--- WORKING DATA ---
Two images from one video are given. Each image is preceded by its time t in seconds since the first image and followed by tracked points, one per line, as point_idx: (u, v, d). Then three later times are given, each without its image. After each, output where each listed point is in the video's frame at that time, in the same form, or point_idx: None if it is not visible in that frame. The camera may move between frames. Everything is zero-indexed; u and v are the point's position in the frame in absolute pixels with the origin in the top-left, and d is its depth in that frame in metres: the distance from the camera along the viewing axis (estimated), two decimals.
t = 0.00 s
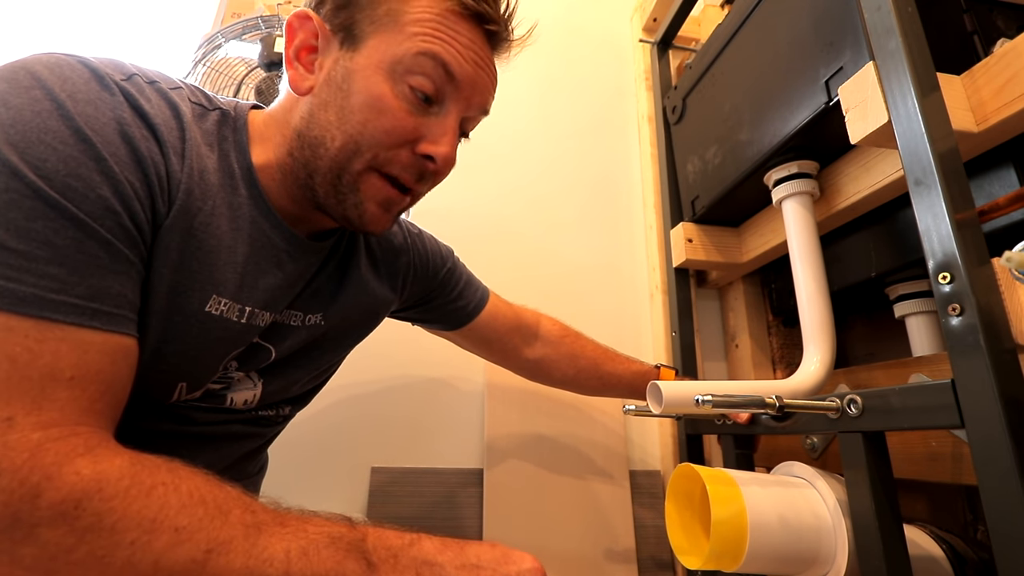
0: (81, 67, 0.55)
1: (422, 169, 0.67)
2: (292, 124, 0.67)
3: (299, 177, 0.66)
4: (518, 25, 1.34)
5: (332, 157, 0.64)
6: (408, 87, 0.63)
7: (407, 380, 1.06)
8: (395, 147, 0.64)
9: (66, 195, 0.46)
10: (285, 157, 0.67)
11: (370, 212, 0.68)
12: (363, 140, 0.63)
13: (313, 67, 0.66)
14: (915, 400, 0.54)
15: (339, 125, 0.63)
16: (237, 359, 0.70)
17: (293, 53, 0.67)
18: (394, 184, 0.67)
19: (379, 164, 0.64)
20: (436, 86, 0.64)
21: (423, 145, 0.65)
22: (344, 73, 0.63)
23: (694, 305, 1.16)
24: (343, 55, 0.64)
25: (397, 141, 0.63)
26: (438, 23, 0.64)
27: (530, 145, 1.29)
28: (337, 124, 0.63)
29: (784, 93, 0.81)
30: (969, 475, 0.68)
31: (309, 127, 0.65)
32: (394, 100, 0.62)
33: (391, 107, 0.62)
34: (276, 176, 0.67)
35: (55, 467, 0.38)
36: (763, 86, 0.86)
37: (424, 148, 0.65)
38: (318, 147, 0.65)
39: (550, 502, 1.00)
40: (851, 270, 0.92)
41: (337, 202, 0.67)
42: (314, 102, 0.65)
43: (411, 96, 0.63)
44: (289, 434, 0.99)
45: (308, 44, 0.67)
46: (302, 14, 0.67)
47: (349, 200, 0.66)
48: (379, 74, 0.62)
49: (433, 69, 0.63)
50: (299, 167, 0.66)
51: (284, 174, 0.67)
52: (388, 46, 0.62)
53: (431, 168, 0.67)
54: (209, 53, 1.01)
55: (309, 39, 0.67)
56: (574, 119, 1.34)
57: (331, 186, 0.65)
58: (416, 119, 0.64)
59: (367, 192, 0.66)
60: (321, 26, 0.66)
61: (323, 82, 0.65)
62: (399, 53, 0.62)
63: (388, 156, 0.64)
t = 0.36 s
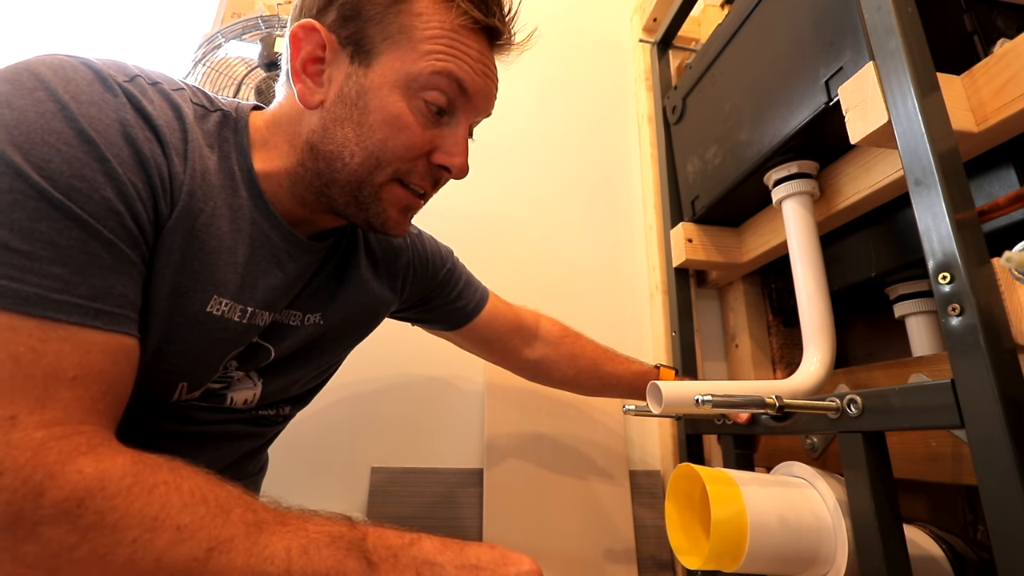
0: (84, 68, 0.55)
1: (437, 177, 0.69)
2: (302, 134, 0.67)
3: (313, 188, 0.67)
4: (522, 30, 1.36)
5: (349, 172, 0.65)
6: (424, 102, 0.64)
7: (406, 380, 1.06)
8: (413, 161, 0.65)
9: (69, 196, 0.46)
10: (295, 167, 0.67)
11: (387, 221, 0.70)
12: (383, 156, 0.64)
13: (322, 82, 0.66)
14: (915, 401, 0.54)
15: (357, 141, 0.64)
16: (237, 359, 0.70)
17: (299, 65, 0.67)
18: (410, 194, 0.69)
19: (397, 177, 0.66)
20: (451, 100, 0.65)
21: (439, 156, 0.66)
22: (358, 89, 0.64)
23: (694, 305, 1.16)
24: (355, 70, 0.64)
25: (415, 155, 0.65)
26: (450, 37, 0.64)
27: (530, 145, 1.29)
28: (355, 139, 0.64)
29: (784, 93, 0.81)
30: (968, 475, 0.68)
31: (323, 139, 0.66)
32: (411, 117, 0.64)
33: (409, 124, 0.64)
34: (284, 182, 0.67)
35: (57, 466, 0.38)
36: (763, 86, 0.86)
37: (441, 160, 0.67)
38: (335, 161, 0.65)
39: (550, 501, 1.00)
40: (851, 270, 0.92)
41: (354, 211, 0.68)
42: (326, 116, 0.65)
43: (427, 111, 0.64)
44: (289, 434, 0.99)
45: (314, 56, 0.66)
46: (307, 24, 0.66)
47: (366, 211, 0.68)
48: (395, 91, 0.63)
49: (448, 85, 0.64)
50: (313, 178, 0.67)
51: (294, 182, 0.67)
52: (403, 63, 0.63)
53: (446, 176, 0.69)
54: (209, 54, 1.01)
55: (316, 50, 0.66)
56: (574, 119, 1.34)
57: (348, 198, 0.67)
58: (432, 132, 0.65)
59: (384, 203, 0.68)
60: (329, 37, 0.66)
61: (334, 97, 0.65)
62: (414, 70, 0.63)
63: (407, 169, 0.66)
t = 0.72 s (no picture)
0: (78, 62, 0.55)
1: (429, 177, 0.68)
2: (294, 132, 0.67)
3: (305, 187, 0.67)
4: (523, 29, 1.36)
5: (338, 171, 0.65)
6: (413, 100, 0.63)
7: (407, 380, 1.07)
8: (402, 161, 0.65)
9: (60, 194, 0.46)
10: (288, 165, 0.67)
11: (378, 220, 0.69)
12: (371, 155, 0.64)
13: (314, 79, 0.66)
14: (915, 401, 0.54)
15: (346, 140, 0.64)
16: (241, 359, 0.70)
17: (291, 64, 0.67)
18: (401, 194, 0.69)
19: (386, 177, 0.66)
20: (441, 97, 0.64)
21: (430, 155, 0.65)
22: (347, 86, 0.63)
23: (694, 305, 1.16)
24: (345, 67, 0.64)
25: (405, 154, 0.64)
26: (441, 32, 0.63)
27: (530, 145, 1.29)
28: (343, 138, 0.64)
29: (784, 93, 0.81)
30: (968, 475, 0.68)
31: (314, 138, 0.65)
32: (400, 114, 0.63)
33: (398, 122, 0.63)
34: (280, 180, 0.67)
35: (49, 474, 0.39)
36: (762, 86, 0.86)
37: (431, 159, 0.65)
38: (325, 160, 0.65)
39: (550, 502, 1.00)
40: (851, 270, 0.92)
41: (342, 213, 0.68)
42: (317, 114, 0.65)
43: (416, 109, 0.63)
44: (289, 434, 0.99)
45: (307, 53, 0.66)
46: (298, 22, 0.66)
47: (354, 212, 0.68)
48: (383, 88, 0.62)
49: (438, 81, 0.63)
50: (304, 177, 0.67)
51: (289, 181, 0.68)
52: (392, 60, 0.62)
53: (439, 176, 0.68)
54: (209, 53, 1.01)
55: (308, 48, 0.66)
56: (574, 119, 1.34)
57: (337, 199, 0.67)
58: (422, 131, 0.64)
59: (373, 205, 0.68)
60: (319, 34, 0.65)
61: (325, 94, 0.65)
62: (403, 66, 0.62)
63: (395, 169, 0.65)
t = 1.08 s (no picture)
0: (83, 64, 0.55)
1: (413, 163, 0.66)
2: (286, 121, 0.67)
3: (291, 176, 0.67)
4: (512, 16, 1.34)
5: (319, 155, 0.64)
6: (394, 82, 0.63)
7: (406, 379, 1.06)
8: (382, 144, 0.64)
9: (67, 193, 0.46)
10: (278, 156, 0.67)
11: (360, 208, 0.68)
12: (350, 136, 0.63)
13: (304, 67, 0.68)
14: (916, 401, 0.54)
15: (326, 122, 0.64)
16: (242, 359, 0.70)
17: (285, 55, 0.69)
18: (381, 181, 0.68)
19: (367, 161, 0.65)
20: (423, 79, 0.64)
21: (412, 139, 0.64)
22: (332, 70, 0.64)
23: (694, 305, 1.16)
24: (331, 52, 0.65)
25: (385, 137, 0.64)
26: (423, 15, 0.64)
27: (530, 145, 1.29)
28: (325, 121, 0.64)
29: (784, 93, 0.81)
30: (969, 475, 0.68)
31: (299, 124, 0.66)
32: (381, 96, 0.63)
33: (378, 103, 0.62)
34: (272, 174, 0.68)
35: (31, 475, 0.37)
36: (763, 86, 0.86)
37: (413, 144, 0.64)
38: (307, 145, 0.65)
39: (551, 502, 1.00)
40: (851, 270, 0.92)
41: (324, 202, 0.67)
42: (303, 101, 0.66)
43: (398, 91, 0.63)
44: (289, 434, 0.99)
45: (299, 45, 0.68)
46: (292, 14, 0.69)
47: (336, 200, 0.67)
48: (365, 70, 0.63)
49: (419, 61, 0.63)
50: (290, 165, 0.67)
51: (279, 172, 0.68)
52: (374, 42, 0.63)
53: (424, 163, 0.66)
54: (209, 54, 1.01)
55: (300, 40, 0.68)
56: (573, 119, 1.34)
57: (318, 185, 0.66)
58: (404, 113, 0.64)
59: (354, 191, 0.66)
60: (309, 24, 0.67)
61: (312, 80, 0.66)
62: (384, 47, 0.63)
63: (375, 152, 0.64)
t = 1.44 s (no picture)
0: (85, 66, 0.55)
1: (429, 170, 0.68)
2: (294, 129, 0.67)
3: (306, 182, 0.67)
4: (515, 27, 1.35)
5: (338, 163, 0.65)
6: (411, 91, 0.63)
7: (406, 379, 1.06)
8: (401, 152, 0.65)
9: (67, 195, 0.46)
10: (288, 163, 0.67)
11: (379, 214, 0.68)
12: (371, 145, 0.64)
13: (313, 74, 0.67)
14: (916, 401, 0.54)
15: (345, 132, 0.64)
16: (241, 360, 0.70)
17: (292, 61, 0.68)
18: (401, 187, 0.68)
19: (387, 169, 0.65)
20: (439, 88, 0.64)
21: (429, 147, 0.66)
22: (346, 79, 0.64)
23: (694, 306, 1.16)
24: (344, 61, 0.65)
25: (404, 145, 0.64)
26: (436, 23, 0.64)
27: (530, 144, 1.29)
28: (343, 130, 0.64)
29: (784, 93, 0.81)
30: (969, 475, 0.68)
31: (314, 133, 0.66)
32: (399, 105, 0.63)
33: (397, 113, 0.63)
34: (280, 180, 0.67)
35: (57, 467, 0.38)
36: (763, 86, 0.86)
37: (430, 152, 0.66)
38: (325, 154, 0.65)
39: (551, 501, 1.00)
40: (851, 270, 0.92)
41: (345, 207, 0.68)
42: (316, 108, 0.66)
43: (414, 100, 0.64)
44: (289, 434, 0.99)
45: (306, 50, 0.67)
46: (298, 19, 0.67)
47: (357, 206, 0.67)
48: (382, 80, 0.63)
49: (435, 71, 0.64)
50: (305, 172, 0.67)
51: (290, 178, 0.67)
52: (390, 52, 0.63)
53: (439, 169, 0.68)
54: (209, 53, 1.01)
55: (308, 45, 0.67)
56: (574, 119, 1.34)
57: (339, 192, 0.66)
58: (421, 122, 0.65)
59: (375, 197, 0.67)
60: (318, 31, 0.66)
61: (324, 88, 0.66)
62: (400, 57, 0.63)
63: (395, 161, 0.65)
==
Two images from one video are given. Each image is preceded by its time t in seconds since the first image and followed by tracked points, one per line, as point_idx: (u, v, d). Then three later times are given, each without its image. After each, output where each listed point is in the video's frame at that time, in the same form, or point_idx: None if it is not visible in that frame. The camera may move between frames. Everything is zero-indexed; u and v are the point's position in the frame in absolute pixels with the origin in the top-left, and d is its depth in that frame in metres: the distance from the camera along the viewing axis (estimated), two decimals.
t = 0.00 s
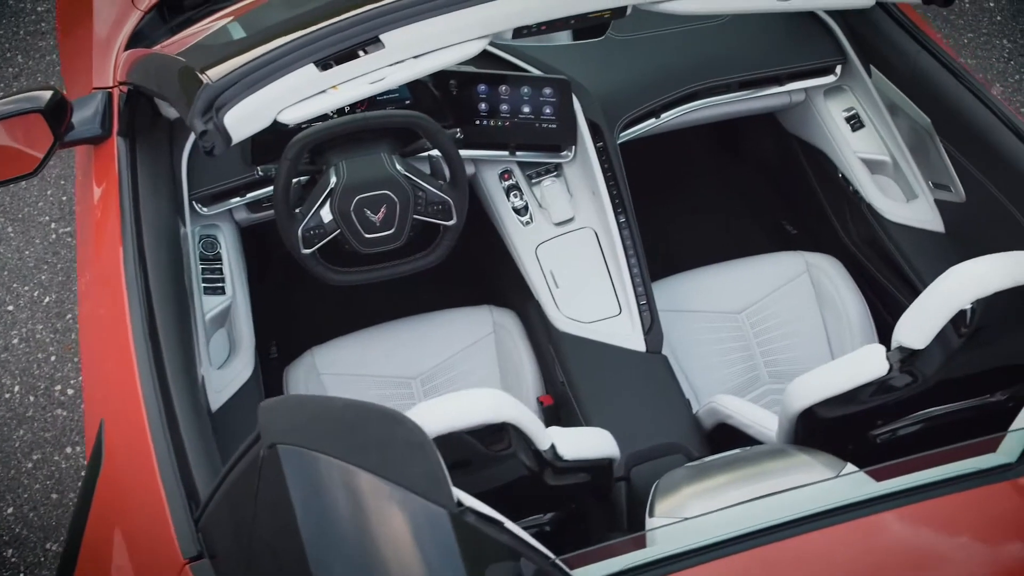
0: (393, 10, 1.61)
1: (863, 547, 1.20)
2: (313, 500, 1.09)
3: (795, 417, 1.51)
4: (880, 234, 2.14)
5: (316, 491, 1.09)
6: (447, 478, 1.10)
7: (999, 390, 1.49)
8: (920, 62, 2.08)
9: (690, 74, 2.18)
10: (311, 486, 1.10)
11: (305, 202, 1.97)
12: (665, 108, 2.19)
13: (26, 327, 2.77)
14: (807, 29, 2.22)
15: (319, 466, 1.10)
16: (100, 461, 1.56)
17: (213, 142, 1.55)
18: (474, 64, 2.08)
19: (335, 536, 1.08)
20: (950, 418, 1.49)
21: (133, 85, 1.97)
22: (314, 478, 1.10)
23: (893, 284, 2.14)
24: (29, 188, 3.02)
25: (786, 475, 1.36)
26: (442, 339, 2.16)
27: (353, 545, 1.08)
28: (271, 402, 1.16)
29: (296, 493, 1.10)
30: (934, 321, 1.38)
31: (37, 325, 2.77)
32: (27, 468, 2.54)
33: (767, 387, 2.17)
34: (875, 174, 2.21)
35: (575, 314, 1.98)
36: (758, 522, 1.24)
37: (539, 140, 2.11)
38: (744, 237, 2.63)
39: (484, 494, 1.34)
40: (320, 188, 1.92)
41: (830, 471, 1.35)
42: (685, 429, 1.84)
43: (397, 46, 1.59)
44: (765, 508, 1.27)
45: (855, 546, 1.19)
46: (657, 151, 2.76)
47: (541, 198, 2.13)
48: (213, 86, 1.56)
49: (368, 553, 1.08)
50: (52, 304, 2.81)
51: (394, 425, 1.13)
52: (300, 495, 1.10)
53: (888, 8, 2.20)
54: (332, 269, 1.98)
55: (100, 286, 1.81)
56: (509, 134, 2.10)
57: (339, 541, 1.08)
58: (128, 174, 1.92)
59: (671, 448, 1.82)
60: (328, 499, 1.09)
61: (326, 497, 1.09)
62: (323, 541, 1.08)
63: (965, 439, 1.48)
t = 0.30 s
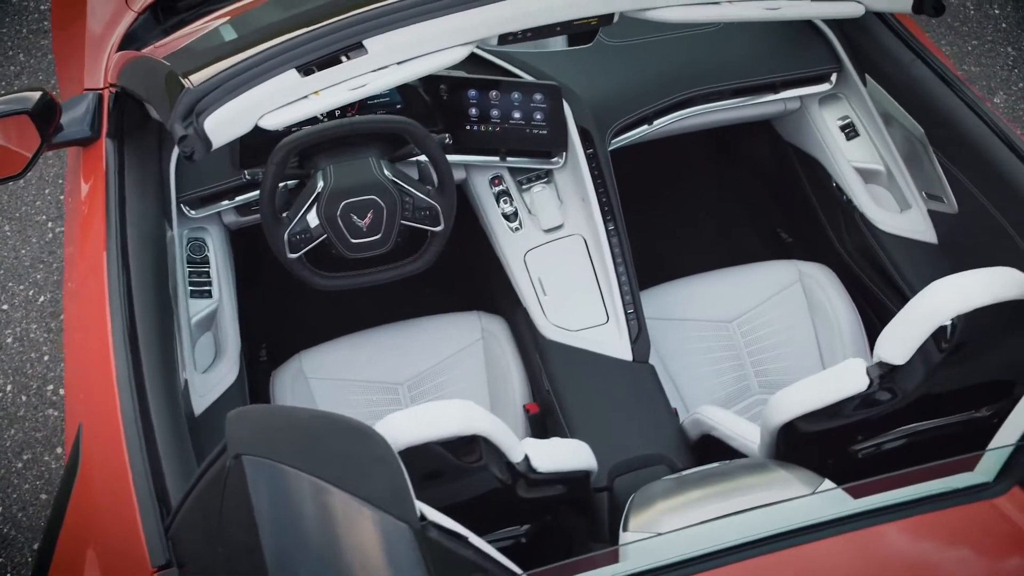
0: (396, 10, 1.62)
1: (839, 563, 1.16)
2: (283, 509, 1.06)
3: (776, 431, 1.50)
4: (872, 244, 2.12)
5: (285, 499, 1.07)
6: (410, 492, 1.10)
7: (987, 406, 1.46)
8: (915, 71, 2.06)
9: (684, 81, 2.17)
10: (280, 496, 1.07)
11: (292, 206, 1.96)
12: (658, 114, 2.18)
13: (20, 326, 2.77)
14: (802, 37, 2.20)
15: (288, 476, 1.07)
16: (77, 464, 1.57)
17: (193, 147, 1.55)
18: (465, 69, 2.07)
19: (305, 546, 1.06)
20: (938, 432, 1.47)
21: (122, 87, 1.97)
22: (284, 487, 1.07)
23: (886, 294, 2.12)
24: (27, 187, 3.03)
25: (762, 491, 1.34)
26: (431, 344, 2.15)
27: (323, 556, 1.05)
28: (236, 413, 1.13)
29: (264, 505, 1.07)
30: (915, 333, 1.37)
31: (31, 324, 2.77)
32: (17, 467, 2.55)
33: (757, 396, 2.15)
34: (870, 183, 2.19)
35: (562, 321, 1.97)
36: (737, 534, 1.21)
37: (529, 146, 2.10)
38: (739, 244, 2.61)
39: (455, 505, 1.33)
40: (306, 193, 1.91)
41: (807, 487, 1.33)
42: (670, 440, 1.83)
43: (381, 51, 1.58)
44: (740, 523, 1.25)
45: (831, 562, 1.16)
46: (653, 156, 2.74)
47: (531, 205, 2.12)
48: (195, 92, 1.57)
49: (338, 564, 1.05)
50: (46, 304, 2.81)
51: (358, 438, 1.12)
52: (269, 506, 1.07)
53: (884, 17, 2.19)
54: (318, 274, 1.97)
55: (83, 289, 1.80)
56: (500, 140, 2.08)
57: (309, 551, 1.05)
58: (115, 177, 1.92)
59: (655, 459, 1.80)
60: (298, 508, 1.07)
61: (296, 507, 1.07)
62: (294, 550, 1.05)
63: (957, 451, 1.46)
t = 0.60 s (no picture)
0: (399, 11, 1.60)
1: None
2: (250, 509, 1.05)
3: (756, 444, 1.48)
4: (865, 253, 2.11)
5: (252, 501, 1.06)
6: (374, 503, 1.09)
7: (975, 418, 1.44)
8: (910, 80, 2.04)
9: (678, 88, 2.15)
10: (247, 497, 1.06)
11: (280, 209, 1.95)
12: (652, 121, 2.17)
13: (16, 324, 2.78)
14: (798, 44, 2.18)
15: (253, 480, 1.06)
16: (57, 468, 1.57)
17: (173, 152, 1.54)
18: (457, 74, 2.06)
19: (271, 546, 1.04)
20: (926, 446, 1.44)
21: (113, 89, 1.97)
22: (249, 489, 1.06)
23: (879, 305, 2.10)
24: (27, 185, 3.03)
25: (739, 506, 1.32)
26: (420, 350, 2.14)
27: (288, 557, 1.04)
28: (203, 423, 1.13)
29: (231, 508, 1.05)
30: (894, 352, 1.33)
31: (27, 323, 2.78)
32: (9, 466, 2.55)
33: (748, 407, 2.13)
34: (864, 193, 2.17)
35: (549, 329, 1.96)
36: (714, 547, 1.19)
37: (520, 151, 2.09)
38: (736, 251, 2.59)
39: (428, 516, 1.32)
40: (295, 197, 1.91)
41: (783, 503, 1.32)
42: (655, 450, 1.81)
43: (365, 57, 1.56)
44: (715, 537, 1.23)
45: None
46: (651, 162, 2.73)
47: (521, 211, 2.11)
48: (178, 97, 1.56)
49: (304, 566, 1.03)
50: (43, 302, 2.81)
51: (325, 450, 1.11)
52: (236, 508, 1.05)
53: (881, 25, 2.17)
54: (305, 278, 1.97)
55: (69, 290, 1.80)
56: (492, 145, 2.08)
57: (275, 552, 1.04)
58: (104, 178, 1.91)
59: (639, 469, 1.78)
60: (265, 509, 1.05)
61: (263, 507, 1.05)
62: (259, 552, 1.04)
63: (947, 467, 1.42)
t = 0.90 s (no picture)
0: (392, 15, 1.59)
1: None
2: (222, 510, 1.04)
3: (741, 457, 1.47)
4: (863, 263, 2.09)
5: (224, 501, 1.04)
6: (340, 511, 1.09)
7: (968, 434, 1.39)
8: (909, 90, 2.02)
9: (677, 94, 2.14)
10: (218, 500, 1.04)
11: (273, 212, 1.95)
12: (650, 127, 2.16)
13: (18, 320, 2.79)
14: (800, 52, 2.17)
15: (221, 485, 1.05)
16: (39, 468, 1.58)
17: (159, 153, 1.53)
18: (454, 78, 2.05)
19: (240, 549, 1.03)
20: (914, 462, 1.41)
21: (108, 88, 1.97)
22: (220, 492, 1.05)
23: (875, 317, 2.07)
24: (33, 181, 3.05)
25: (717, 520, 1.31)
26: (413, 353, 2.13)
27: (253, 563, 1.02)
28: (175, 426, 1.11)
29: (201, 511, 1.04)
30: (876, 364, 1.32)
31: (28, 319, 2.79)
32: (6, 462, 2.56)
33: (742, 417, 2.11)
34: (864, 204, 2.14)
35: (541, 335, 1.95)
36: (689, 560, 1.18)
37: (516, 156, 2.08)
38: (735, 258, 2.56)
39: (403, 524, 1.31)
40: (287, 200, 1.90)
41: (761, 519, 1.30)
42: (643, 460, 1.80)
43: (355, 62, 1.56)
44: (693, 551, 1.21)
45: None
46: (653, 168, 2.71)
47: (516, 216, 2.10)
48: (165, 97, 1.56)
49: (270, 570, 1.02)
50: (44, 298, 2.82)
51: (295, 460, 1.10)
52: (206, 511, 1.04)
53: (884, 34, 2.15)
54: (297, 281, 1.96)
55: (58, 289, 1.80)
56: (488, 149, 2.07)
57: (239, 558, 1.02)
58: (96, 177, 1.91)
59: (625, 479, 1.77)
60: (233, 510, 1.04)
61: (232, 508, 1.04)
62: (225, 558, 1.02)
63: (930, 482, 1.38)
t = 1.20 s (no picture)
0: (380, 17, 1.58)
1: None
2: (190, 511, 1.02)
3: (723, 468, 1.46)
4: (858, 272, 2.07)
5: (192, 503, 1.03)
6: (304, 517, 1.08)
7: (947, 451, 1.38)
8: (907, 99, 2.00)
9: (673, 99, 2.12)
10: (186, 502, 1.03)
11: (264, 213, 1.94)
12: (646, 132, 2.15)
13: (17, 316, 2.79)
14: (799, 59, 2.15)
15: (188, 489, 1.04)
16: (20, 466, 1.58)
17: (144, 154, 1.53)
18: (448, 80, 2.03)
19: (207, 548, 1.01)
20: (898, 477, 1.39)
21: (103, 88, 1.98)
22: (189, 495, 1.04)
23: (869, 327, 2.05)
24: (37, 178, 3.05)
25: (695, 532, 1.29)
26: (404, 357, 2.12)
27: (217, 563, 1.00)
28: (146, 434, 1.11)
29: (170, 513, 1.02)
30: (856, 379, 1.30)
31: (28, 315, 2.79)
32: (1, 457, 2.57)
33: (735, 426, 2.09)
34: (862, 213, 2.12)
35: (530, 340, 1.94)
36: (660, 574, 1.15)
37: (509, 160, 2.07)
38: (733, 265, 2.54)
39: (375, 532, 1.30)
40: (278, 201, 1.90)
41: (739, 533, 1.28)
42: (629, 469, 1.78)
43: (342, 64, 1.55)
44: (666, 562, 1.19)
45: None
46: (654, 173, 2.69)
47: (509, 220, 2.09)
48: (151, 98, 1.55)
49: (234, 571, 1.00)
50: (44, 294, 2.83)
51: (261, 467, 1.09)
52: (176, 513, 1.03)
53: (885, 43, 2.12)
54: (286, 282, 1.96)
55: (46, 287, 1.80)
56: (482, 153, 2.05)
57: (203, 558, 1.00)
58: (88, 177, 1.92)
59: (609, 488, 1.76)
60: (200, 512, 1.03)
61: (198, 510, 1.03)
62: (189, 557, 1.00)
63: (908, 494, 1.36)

--- TASK ITEM ---
The entries above hold a line with "38: (733, 265, 2.54)" and a later line with "63: (908, 494, 1.36)". Write out exactly those lines and all lines between, nothing more.

--- ANSWER TO THIS TASK ---
38: (733, 265, 2.54)
39: (375, 532, 1.30)
40: (278, 201, 1.90)
41: (739, 533, 1.28)
42: (629, 469, 1.78)
43: (342, 64, 1.55)
44: (666, 562, 1.19)
45: None
46: (654, 173, 2.69)
47: (509, 220, 2.09)
48: (151, 98, 1.55)
49: (234, 571, 1.00)
50: (44, 294, 2.83)
51: (261, 467, 1.09)
52: (176, 513, 1.03)
53: (885, 43, 2.12)
54: (286, 282, 1.96)
55: (46, 287, 1.80)
56: (482, 153, 2.05)
57: (203, 558, 1.00)
58: (88, 177, 1.92)
59: (609, 488, 1.76)
60: (200, 512, 1.03)
61: (198, 510, 1.03)
62: (189, 557, 1.00)
63: (908, 494, 1.36)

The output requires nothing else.